É dever, sim, da OAB regulamentar a publicidade na advocacia, e a essa, dados o veto à mercantilização e o zelo pela respeitabilidade da profissão, se impõe o comedimento e a moderação.

20/9/2021

(Imagem: Arte Migalhas)

Recentemente foi publicado neste portal um artigo de opinião de dois advogados1 sobre a vedação, pela Ordem dos Advogados do Brasil (OAB), da ostentação na publicidade levada a efeito pela advocacia. Conquanto não se discorde totalmente do posicionamento adotado pelos autores, ante a polêmica provocada pelo texto, faz-se necessário pormenorizar o tema.

Isso porque as transmissões em massa, as manifestações de quem sequer leu o artigo ou o provimento 205/21 em sua inteireza ou até dos que desconhecem as bases normativas em que se fixam a advocacia conduziram a uma mixórdia que exige uma reparação rápida, mas que não pretende ser definitiva.

Pois bem; considerando os avanços sociais e tecnológicos, a relevância das redes sociais e, inclusive, o atual cenário de pandemia, o Conselho Federal da OAB (CFOAB), após intensa atuação de seu Grupo de Trabalho da Publicidade, aprovou e publicou o provimento 205/21, que “[d]ispõe sobre a publicidade e a informação da advocacia”.

Pela leitura de seus 13 artigos e anexo único é possível depreender que o provimento: (i) é uma norma que regulamenta a publicidade no exercício da advocacia; e (ii) como não poderia deixar de ser, respeita rigorosamente as balizas da lei federal 8.906/94 – o Estatuto da Advocacia e da Ordem dos Advogados do Brasil (EAOAB) – e da resolução 2/15 do CFOAB, que aprova o Código de Ética e Disciplina da Ordem dos Advogados do Brasil (CED/OAB).

Daí porque antes de tratar especificamente da ostentação, tem-se por indispensável a transcrição de alguns dispositivos do EAOAB (uma lei federal, não é excessivo repisar):

Art. 2° O advogado é indispensável à administração da justiça.

§ 1° No seu ministério privado, o advogado presta serviço público e exerce função social.

[...]

Art. 31. O advogado deve proceder de forma que o torne merecedor de respeito e que contribua para o prestígio da classe e da advocacia.

[...] 

Já do CED/OAB é válido pinçar: 

Art. 2° O advogado, indispensável à administração da Justiça, é defensor do Estado Democrático de Direito, dos direitos humanos e garantias fundamentais, da cidadania, da moralidade, da Justiça e da paz social, cumprindo-lhe exercer o seu ministério em consonância com a sua elevada função pública e com os valores que lhe são inerentes.

Parágrafo único.
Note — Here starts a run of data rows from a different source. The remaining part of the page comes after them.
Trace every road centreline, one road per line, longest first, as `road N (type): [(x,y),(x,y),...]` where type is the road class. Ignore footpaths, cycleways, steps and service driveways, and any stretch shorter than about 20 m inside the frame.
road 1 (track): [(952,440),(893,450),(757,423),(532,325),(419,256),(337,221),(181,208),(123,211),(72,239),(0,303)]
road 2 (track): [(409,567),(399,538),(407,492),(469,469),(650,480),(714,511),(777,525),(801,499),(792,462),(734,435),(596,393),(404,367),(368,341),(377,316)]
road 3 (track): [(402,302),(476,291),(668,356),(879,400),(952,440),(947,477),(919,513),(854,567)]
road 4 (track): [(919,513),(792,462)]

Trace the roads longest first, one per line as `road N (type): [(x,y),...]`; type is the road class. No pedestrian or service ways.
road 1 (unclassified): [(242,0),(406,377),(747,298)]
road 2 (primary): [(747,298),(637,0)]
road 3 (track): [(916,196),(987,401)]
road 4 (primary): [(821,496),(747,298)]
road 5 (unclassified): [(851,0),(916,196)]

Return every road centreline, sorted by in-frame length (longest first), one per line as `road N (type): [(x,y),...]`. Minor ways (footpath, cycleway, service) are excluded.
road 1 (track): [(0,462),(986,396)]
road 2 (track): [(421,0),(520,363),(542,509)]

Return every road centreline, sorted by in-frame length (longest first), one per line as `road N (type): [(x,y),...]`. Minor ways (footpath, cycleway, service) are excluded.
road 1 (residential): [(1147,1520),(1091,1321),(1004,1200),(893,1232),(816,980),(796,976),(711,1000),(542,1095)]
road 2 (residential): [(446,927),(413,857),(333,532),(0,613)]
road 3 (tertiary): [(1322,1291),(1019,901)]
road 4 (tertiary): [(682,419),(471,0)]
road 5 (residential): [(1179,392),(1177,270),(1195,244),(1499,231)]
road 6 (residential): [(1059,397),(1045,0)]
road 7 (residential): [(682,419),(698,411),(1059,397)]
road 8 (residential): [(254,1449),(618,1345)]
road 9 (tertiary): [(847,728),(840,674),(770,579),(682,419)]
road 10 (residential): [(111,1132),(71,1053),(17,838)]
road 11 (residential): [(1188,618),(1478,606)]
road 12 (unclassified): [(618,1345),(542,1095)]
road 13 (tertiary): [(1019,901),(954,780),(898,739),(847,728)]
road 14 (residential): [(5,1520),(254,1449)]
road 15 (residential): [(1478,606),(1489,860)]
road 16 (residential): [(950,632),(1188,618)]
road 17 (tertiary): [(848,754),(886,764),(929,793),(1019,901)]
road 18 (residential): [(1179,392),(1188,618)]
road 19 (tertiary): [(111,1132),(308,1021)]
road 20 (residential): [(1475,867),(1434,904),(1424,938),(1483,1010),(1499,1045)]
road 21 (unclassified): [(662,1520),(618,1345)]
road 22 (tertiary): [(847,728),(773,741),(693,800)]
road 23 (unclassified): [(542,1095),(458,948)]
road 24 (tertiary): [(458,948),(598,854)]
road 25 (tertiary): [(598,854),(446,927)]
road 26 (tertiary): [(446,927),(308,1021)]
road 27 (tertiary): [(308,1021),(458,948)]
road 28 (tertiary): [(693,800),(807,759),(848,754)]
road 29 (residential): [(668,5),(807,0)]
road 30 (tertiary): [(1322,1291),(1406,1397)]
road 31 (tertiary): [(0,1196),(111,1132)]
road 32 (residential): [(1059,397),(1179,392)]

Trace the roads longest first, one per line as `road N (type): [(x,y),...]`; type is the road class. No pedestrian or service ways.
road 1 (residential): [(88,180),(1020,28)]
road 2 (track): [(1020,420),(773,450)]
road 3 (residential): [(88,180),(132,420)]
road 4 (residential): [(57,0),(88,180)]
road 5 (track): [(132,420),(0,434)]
São deveres do advogado:

[...]

III - velar por sua reputação pessoal e profissional;

[...]

 

Art. 5° O exercício da advocacia é incompatível com qualquer procedimento de mercantilização.

 

Art. 39. A publicidade profissional do advogado tem caráter meramente informativo e deve primar pela discrição e sobriedade, não podendo configurar captação de clientela ou mercantilização da profissão. 

A partir de uma interpretação sistemática2 dos dispositivos reproduzidos acima e do parágrafo único do artigo 6°3 do provimento 205/21 é possível depreender, no que tange especificamente à ostentação, que este último mais não faz que explicitar e adequar as orientações do EAOAB e do CED/OAB à publicidade na advocacia e, de modo muito especial, à publicidade na Internet e nas redes sociais.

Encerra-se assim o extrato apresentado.